Wszystko, co chcielibyście wiedzieć o agarozie, ale baliście się zapytać!

Agaroza to polisacharyd, który wraz z agaropektyną tworzy agar, będący częścią ścian komórkowych niektórych krasnorostów, na przykład Gelidium, gdzie odgrywa ważną rolę strukturalną. Jak sama nazwa krasnorostów wskazuje, oprócz chlorofilu zawierają także inne barwniki, a mianowicie czerwoną fikoerytrynę i niebieską fikocyjaninę. Agar pozyskany z krasnorostów wykorzystywany jest w produkcji żywności i kosmetyków oraz w biotechnologii.

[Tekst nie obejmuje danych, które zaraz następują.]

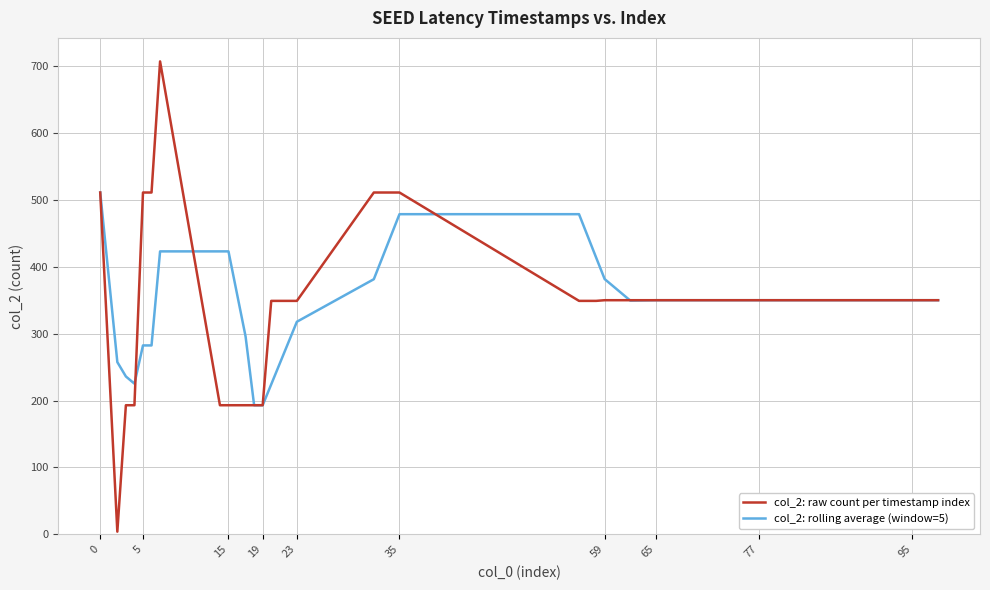

Rank the series by their maximum value, from lowest to highest.

col_2: rolling average (window=5), col_2: raw count per timestamp index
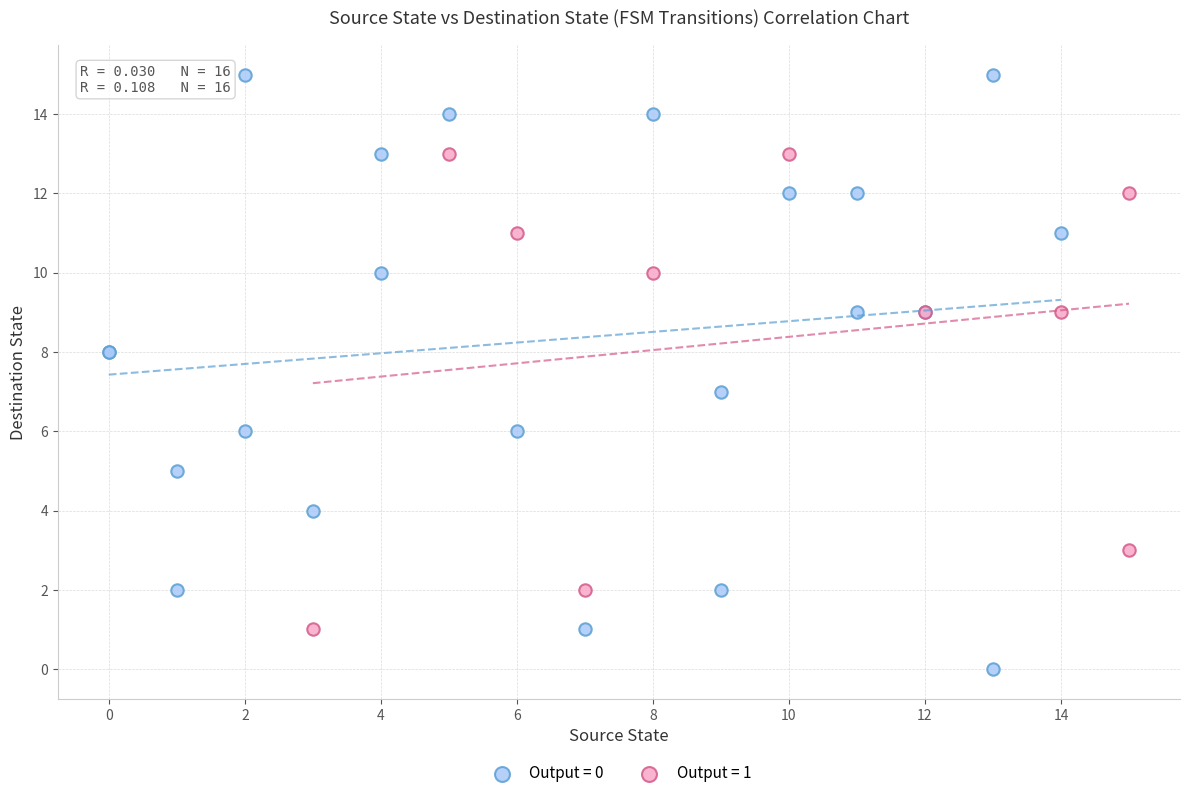

Which series has the largest Y range (max minus min)?

Output = 0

Podczas spokojnych letnich miesięcy krasnorosty z rodzaju Gelidium takie jak Galaretówka chrząstkowata (Gelidium cartilagineum) rosną spokojnie na głębokości nawet 15 metrów pod powierzchnią oceanu. Osiągają największe rozmiary na początku jesieni. Ocean zaczyna wtedy robić się niespokojny, a fale i prądy oceaniczne odrywają od skalistych raf znaczne ilości tych organizmów. Oderwane od podłoża krasnorosty zaczynają gromadzić się na powierzchni w duże skupiska niesione często ogromnymi falami. Specjalnie przygotowane łodzie, wyposażone w sieci zbierają ten cenny surowiec pozostawiając oczywiście w nienaruszonym stanie te z krasnorostów, które pozostają przytwierdzone do dna oceanu. W przypadku niektórych załóg takich lodzi dochód pochodzący z tego specyficznego „połowu” stanowi połowę ich rocznych zysków. Krasnorosty wyrzucane na plaże zbierane są pojazdami wyposażonymi w specjalne separacyjne przyczepy, podobne do tych, które stosowane są do oczyszczania plaż ze śmieci.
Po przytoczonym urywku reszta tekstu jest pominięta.